(DATA SUPPLIED):

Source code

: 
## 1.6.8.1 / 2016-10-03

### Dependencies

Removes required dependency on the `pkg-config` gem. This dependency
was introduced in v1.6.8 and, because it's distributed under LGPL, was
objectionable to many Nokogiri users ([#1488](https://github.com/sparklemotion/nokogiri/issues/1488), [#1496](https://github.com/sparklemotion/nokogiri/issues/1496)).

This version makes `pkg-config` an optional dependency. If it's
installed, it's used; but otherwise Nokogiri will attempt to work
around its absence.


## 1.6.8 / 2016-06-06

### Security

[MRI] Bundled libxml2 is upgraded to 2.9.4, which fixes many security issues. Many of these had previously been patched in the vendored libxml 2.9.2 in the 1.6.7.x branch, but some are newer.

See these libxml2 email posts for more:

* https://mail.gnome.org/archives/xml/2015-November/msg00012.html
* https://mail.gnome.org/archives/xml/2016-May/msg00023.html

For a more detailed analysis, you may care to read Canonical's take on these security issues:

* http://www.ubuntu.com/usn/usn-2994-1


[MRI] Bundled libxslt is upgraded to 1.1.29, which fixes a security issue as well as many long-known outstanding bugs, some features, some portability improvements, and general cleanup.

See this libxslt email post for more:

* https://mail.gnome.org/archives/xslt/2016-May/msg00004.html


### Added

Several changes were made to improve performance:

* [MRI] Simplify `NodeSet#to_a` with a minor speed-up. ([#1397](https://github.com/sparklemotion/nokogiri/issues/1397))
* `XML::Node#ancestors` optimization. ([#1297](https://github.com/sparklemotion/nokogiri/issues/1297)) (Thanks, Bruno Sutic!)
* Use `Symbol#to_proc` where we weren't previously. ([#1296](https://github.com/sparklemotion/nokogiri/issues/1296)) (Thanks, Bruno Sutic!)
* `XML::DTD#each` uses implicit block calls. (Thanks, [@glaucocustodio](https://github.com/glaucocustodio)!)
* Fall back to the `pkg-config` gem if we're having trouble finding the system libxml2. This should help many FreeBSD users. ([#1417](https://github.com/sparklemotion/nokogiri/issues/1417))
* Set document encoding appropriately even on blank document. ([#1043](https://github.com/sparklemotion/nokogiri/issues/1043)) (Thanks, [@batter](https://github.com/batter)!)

(PROBLEM STATEMENT):
Set out each line from the start of the records up to and including the line containing "objectionable to many" as a JSON list of strings, one string per line, with blank lines omitted.

(RESULT OF THE EXERCISE):
[
  "Source code",
  ": ",
  "## 1.6.8.1 / 2016-10-03",
  "### Dependencies",
  "Removes required dependency on the `pkg-config` gem. This dependency",
  "was introduced in v1.6.8 and, because it's distributed under LGPL, was",
  "objectionable to many Nokogiri users ([#1488](https://github.com/sparklemotion/nokogiri/issues/1488), [#1496](https://github.com/sparklemotion/nokogiri/issues/1496))."
]